Desperate Remedies HTML version

6. The Events Of Eighteen Days
The time of day was four o'clock in the afternoon. The place was the lady's study
or boudoir, Knapwater House. The person was Miss Aldclyffe sitting there alone,
clothed in deep mourning.
The funeral of the old Captain had taken place, and his will had been read. It was
very concise, and had been executed about five years previous to his death. It
was attested by his solicitors, Messrs. Nyttleton and Tayling, of Lincoln's Inn
Fields. The whole of his estate, real and personal, was bequeathed to his
daughter Cytherea, for her sole and absolute use, subject only to the payment of
a legacy to the rector, their relative, and a few small amounts to the servants.

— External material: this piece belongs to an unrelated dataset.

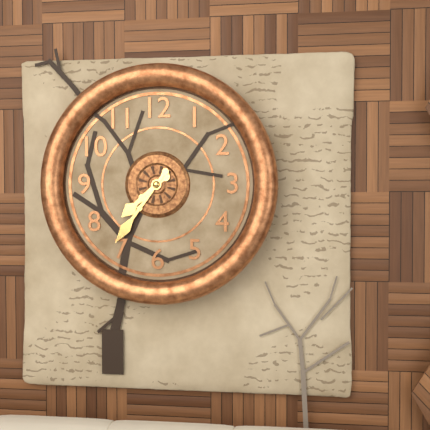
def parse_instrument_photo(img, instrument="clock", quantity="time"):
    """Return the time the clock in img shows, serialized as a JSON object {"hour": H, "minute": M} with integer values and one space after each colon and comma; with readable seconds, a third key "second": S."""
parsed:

Miss Aldclyffe had not chosen the easiest chair of her boudoir to sit in, or even a
chair of ordinary comfort, but an uncomfortable, high, narrow-backed, oak framed
and seated chair, which was allowed to remain in the room only on the ground of
being a companion in artistic quaintness to an old coffer beside it, and was never
used except to stand in to reach for a book from the highest row of shelves. But
she had sat erect in this chair for more than an hour, for the reason that she was
utterly unconscious of what her actions and bodily feelings were. The chair had
stood nearest her path on entering the room, and she had gone to it in a dream.
She sat in the attitude which denotes unflagging, intense, concentrated thought--
as if she were cast in bronze. Her feet were together, her body bent a little
forward, and quite unsupported by the back of the chair; her hands on her knees,
her eyes fixed intently on the corner of a footstool.

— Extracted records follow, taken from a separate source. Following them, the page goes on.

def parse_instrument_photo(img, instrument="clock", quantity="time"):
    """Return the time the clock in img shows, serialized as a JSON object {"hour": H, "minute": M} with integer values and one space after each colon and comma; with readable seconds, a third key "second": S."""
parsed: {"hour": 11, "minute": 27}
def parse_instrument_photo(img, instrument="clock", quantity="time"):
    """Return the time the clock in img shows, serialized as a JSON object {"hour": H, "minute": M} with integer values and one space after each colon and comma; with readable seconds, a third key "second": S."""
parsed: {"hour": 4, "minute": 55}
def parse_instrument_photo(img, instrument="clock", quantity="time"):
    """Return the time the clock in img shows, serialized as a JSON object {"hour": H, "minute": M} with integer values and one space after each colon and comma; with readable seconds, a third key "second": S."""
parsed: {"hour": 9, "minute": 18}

At last she moved and tapped her fingers upon the table at her side. Her pent-up
ideas had finally found some channel to advance in. Motions became more and
more frequent as she laboured to carry further and further the problem which
occupied her brain. She sat back and drew a long breath: she sat sideways and
leant her forehead upon her hand. Later still she arose, walked up and down the
room--at first abstractedly, with her features as firmly set as ever; but by degrees
her brow relaxed, her footsteps became lighter and more leisurely; her head rode
gracefully and was no longer bowed. She plumed herself like a swan after
'Yes,' she said aloud. 'To get HIM here without letting him know that I have any
other object than that of getting a useful man-- that's the difficulty--and that I think
I can master.'
She rang for the new maid, a placid woman of forty with a few grey hairs.
'Ask Miss Graye if she can come to me.'
Cytherea was not far off, and came in.
'Do you know anything about architects and surveyors?' said Miss Aldclyffe
'Know anything?' replied Cytherea, poising herself on her toe to consider the
compass of the question.
'Yes--know anything,' said Miss Aldclyffe.